Since Unitus operations for-profit funds and each foundation has its own considerations in evaluating IRS regulations around PRI, we have taken two steps to facilitate these investments.  First, we have a side letter which we can customize to address needs/concerns of each foundation. Eight leading foundations have already accepted our side letter + Private Placement Memorandum as adequate support for a PRI investment.  And second, we have set up a Donor Advised Fund (DAF) mechanism with ImpactAssets to enable foundations to make an program grant to the non-profit DAF which is then invested in Unitus.  We also highly recommend fiduciaries of private foundations read the recent IRS comments which clarify their intent with respect to PRI, linked below, as the DAF is not necessary for most foundations.

The Unitus/ImpactAssets DAF provides a simple method to establish an account for investing in Unitus with the DAF as the Limited Partner.  The foundation counts the contribution as current-period program spend and has the opportunity to re-invest or re-donate the fund proceeds over time. This model can also be applied to DAFs run by other organizations that are willing to research and qualify Unitus. 

Recent Treasury and IRS Comments on PRIs

In April 2012, the Federal Register published a commentary from the IRS and Treasury on PRI examples.

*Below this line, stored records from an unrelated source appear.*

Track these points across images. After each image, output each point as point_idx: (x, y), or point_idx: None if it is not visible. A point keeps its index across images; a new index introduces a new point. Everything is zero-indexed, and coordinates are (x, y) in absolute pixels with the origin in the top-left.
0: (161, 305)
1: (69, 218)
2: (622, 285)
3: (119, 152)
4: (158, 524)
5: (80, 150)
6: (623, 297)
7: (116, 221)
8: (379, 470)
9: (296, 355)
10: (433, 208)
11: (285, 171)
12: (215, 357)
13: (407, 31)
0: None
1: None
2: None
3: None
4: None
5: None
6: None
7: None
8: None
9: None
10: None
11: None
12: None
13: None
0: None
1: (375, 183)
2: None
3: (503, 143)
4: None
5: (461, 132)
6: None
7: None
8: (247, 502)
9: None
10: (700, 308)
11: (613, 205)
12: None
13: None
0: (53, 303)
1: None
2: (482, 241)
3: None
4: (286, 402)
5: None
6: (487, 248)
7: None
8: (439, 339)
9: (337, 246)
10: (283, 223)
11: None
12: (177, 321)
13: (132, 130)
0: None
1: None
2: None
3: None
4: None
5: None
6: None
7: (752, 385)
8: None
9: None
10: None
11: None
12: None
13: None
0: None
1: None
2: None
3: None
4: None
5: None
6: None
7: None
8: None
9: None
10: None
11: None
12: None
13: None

In this commentary, the 7th Paragraph below “Background” has a very helpful comment.  We have emphasized the sentences most relevant to Unitus:

“The Treasury Department and the IRS are aware that the private foundation community would find it helpful if the regulations could include additional PRI examples that reflect current investment practices and illustrate certain principles, including that: (1) An activity conducted in a foreign country furthers a charitable purpose if the same activity would further a charitable purpose if conducted in the United States; (2) the charitable purposes served by a PRI are not limited to situations involving economically disadvantaged individuals and deteriorated urban areas; (3) the recipients of PRIs need not be within a charitable class if they are the instruments for furthering a charitable purpose; (4) a potentially high rate of return does not automatically prevent an investment from qualifying as program-related; (5) PRIs can be achieved through a variety of investments, including loans to individuals, tax-exempt organizations and for-profit organizations, and equity investments in for-profit organizations; (6) a credit enhancement arrangement may qualify as a PRI; and (7) a private foundation’s acceptance of an equity position in conjunction with making a loan does not necessarily prevent the investment from qualifying as a PRI.